-- START Supplied information --
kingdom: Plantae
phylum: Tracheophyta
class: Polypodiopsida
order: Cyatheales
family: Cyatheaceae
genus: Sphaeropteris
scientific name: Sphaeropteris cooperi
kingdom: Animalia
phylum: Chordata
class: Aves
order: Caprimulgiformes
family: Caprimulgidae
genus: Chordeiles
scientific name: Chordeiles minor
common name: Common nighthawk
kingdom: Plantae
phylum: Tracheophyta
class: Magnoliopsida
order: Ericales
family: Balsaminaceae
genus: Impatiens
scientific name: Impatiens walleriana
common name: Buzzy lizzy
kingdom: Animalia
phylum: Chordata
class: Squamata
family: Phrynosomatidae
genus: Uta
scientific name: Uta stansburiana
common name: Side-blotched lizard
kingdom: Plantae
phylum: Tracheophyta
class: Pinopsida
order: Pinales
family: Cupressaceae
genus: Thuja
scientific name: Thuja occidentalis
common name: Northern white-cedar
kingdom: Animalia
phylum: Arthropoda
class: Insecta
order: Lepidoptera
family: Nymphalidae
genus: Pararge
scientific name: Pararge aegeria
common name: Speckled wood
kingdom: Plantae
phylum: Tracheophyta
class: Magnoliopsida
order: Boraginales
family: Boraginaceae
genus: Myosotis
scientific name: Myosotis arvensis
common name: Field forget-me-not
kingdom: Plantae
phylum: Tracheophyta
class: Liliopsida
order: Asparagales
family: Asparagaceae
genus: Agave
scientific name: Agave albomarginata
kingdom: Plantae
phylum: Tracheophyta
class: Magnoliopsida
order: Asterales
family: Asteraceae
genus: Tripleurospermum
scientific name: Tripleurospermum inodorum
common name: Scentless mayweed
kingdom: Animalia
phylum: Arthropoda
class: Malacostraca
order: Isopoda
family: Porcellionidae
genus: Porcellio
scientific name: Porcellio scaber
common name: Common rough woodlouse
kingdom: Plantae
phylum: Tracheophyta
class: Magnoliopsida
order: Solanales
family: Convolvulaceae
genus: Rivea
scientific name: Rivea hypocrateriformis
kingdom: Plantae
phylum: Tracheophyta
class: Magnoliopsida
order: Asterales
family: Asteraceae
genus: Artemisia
-- END Supplied information --
[Task goal]
Edit the data above so that every "scientific name" becomes "species", and keep every other line unchanged.

[Full output]
kingdom: Plantae
phylum: Tracheophyta
class: Polypodiopsida
order: Cyatheales
family: Cyatheaceae
genus: Sphaeropteris
species: Sphaeropteris cooperi
kingdom: Animalia
phylum: Chordata
class: Aves
order: Caprimulgiformes
family: Caprimulgidae
genus: Chordeiles
species: Chordeiles minor
common name: Common nighthawk
kingdom: Plantae
phylum: Tracheophyta
class: Magnoliopsida
order: Ericales
family: Balsaminaceae
genus: Impatiens
species: Impatiens walleriana
common name: Buzzy lizzy
kingdom: Animalia
phylum: Chordata
class: Squamata
family: Phrynosomatidae
genus: Uta
species: Uta stansburiana
common name: Side-blotched lizard
kingdom: Plantae
phylum: Tracheophyta
class: Pinopsida
order: Pinales
family: Cupressaceae
genus: Thuja
species: Thuja occidentalis
common name: Northern white-cedar
kingdom: Animalia
phylum: Arthropoda
class: Insecta
order: Lepidoptera
family: Nymphalidae
genus: Pararge
species: Pararge aegeria
common name: Speckled wood
kingdom: Plantae
phylum: Tracheophyta
class: Magnoliopsida
order: Boraginales
family: Boraginaceae
genus: Myosotis
species: Myosotis arvensis
common name: Field forget-me-not
kingdom: Plantae
phylum: Tracheophyta
class: Liliopsida
order: Asparagales
family: Asparagaceae
genus: Agave
species: Agave albomarginata
kingdom: Plantae
phylum: Tracheophyta
class: Magnoliopsida
order: Asterales
family: Asteraceae
genus: Tripleurospermum
species: Tripleurospermum inodorum
common name: Scentless mayweed
kingdom: Animalia
phylum: Arthropoda
class: Malacostraca
order: Isopoda
family: Porcellionidae
genus: Porcellio
species: Porcellio scaber
common name: Common rough woodlouse
kingdom: Plantae
phylum: Tracheophyta
class: Magnoliopsida
order: Solanales
family: Convolvulaceae
genus: Rivea
species: Rivea hypocrateriformis
kingdom: Plantae
phylum: Tracheophyta
class: Magnoliopsida
order: Asterales
family: Asteraceae
genus: Artemisia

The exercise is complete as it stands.